Поклонилась Помпье Древнему да и говорит ему: «Дорогой мой король, знаешь ты что-то, чего не знаю я? Если знаешь – пожалуйста, скажи! Я спать не могу, есть не могу, мои волосы совсем опали, всё мучаюсь. Сказали мне, что нужно «верить в себя», а как это, зачем?». Начал король мыслить над сложным вопросом. А электричество всё тянет за руку, тянет назад: «Я знаю, я скажу тебе!». Но слишком страшно было девушке перед королём, чтобы от него бежать. Мудрый Помпье наконец отыскал ответ: «Верить? Верить нужно в себя. Но для этого необходимо это "себя" знать». Подумала над этим девушка, подумала да засияла – себя-то она и не знает! И заспешила было прочь. Но король вдруг топнул ногой по полу – стража преградила ей проход. «Не пойдешь ты домой, Fille-confusion, ты нужна мне при дворе. Я помню твоих родителей. Они хорошо мне служили. Теперь и ты послужи. Брось это своё электричество – ты будешь той, кем прикажу тебе быть я. С этой ясностью ты излечишься. А убежишь – и пропадешь навсегда». Девушка замерла – да так, что дышать страшно. Электричество взмолилось: «Я расскажу тебе всю правду! Только позволь мне разобраться со стражей!». Девушка кивнула неуверенно, и тут же электричество свирепо бросилось на автоматчиков. В королевском дворе поднялась суматоха, и она сбежала. Добралась, хромая, до дома – а электричество её уже ждёт: «Верить, да. Верить в себя. А для этого – узнать это самое «себя». А себя ты можешь узнать только через других, милая - вот то, чего ты раньше не знала». Девушка, тяжело вздымая кровоточащую грудь, прошептала: «У меня есть ты – ты мой друг. Почему я не могла узнать себя через тебя всё это время?». «Я электричество, милая. Я бездушно и пусто. А теперь совершенно пуста и ты», – с сожалением ответило оно.

Так девушка наконец обрела себя и тут же умерла. Одно электричество осталось рядом с ней. Да и то не горевало – не могло...

Вдруг со стороны болота жалобно заблеяла овца. Дед весь встрепенулся от внезапного звука и прервал рассказ.
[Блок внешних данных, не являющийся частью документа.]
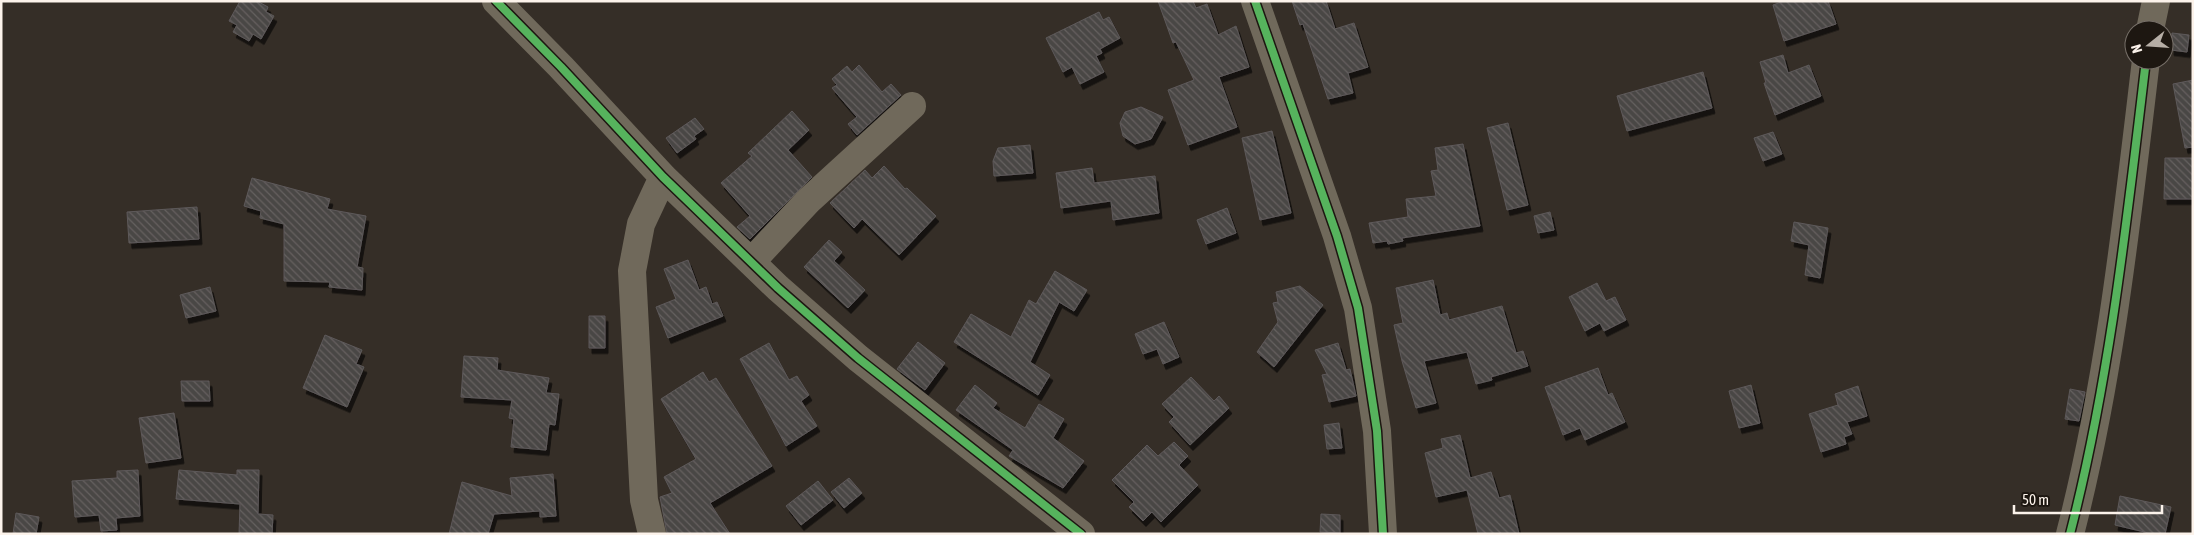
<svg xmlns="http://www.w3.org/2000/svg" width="2194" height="535" font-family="'Asap Condensed',sans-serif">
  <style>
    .building { fill: url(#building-back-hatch); stroke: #5d595a; filter: url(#shadow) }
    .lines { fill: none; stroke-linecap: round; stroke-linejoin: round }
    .minor { stroke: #70695b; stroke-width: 28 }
    .cycleway-casing { stroke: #1d1711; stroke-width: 11 }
    .cycleway { stroke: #56b35d; stroke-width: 8 }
  </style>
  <defs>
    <pattern id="building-back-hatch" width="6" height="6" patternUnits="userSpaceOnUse" patternTransform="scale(1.25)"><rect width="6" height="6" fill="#4a4645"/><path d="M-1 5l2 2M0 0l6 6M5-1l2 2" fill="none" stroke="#656160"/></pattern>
    <filter id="shadow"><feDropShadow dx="3" dy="5.5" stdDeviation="0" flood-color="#0009"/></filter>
  </defs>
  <rect width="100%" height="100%" fill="#352e27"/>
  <!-- building -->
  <path class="building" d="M240 1H257L268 7 266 12 274 16 261 39 253 34 249 41 233 32 237 25 229 21Z
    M1158 1H1193L1196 8 1207 4 1218 35 1236 26 1249 67 1219 77 1237 127 1188 145 1168 90 1194 80 1176 42 1173 43Z
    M1292 1H1326L1335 29 1354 23 1368 67 1348 73 1353 93 1328 99 1303 24 1300 25Z
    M1784 1H1828L1836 24 1784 41 1773 5Z
    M1099 12 1103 20 1109 17 1120 38 1100 49 1102 53 1096 56 1104 72 1080 84 1072 67 1063 72 1046 38Z
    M2172 33 2189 35 2187 52 2171 50Z
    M1783 55 1788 73 1809 65 1821 96 1775 115 1764 83H1766L1760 62Z
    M859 65 882 92 891 84 901 95 857 135 848 124 857 117 832 88 837 85 832 79 847 66 852 72Z
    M1703 72 1712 108 1627 131 1617 96Z
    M2193 80V147L2185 148 2173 84Z
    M1141 107 1163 117 1151 139 1135 144 1123 136 1120 123 1125 112Z
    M792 111 809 130 788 150 812 177 750 239 737 227 750 216 721 183 752 156 748 153Z
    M695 118 704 129 694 136 696 139 677 153 666 138Z
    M1508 123 1528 205 1507 210 1487 128Z
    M1272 131 1291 213 1260 220 1242 138Z
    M1773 132 1782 154 1763 161 1754 138Z
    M1463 144 1480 226 1402 238 1403 241 1388 244 1387 241 1373 243 1369 223 1408 217 1406 199 1436 196 1431 171 1438 170 1435 148Z
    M1030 145 1033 173 994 176 993 161 998 148Z
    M2165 158H2193V199H2164Z
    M884 166 905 189 907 188 936 216 899 255 862 219 854 228 830 203 865 170 872 178Z
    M1092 168 1094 183 1155 176 1159 213 1113 220 1111 201 1061 208 1056 173Z
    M252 178 330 199 327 209 366 216 357 267 363 268 362 290 329 287 330 282 284 281V224L260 218 261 211 244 206Z
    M197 207 199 239 129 243 127 212Z
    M1227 208 1236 233 1206 244 1197 220Z
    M1550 212 1554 230 1538 233 1534 216Z
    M1794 222 1828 228 1820 278 1805 275 1809 245 1791 241Z
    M829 240 842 252 834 261 865 290 848 308 804 267Z
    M688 260 699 290 706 287 712 304 717 302 723 316 668 338 656 307 676 299 664 269Z
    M1055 271 1087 290 1074 311 1059 302 1030 362 1050 375 1038 395 954 342 971 314 1011 337 1029 300 1036 304Z
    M1433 280 1440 315 1447 313 1449 320 1502 306 1516 353 1523 351 1528 366 1491 377 1492 380 1476 384 1467 352 1424 361 1436 403 1416 408 1402 361 1394 325 1403 323 1396 288Z
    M1597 283 1606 301 1615 297 1626 320 1604 331 1600 323 1585 331 1569 297Z
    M1300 286 1323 305 1274 367 1257 352 1278 322 1273 303 1278 302 1276 292Z
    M210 287 216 311 186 318 180 295Z
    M589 316H605V348H589Z
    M1164 322 1179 357 1163 364 1157 349 1143 354 1135 334Z
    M325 335 362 350 356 364 364 367 347 407 303 388Z
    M918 342 945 363 925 390 897 369Z
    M769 343 789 380 797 376 809 395 801 401 817 426 786 446 740 359Z
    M1338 343 1346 370 1350 369 1356 396 1329 402 1322 375 1327 374 1315 350Z
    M464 356 498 358 497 370 549 378 546 393 559 394 555 425 549 424 546 450 511 447 514 419 509 418 512 400 461 397Z
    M1598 368 1608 395 1612 393 1625 422 1585 440 1580 428 1563 435 1545 387Z
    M703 372 709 382 716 378 772 466 710 503 730 534H667L660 497 672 493 664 477 696 459 661 399Z
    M1191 377 1214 401 1219 396 1229 408 1190 445 1169 422 1174 417 1162 404Z
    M181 381H209L210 401H182Z
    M975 385 997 403 993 408 1025 428 1039 404 1064 419 1053 438 1084 461 1063 488 1009 456 1013 450 956 410Z
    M1751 385 1760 423 1739 428 1729 391Z
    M1858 386 1867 416 1847 422 1852 434 1844 437 1846 444 1821 452 1809 414 1838 405 1835 394Z
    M2070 389 2085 392 2079 421 2065 419Z
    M174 413 181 458 146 463 139 418Z
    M1339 423 1342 448 1327 449 1324 425Z
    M1460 435 1470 478 1491 472 1499 498 1510 495 1519 534H1478L1467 490 1436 497 1425 453 1443 448 1441 439Z
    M1174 442 1188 456 1179 465 1198 485 1161 522 1152 512 1143 521 1129 507 1134 502 1112 480 1147 445 1158 456Z
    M138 470 140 516 116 518 117 530 101 531 99 515 75 517 72 481 117 478V471Z
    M179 470 237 475V470H259L258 514 273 515 272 534H239L240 504 176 499Z
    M553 474 556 516 540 517V511L494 514 488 534H449L462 482 512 496 510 478Z
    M849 478 862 493 844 508 831 492Z
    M818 481 833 500 801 525 786 506Z
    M2120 496 2171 507 2165 534H2153L2115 525Z
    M16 513 39 517 36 534H13Z
    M1321 514 1340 515V533L1320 532Z"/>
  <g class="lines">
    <!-- minor -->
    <path class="minor" d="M496 1 561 67 663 177 778 288 858 358 1081 534
      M1255 1 1337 236 1358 308 1377 431 1383 534
      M2150 30 2156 1
      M751 262 808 201 912 106
      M652 534 644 500 632 271 641 224 663 177
      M2070 534C2110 379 2127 219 2146 60"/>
    <!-- cycleway casing -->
    <g class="cycleway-casing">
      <path id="cycleway" d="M496 1 561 67 663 177 778 288 858 358 1081 534
        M1255 1 1337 236 1358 308 1377 431 1383 534
        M2070 534C2110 379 2127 219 2146 60"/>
    </g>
    <!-- cycleway -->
    <use href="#cycleway" class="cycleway"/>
  </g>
  <!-- border -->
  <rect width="2194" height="535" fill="none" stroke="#fcf3eb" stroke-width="5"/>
  <!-- north arrow -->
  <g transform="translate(2149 45) rotate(253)"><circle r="24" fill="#1d1711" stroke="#766f68"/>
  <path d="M0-4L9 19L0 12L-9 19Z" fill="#b6aea6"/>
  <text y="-8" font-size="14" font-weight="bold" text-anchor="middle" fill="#fcf3eb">N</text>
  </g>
  <!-- scale -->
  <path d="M2014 505v8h148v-8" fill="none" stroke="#fcf3eb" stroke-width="2.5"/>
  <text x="2022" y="505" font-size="15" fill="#fcf3eb" stroke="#1d1711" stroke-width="4" paint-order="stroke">50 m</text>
</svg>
Внуки навострили уши. Овца заблеяла раз, другой, эхом гуляя по деревьям. Дед потёр колени и сказал:

- В трясину зашла. Сбегайте, выручите несчастную.

Ребята мгновенно соскочили с мест и кинулись наперегонки спасать животное. Бегут, а сами обсуждают, какая страшная была история.

- Думаешь, это во всём электричество виновато? – спросил Арти у брата, бежавшего впереди.

- Конечно оно! – ответил Вико.

- А я вот думаю, что Король тоже злодей. Чего только про него дедушка не рассказывал.

- Ну… - Вико обернулся, – может, и он тоже. Надо будет спросить.

А как обернулся, тут же наступил не глядя на какой-то странный бугорок под ногами. А как наступил, так тот под ним и провалился. Вико вскрикнул и со всего размаху распластался на земляной яме, по щиколотку глубиной. Упал – и то плачет, то хохочет, пока Арти помогал ему выбраться обратно.

Поднялись братья, отряхнулись, подальше отошли от загадочного бугорка – стоят, слова не говорят. Страшновато, конечно – никогда таких ям они не встречали. Но и интересно – вдруг там зарыты сокровища! Переглянулись они – и начали эту ямку прямо так, руками, разгребать.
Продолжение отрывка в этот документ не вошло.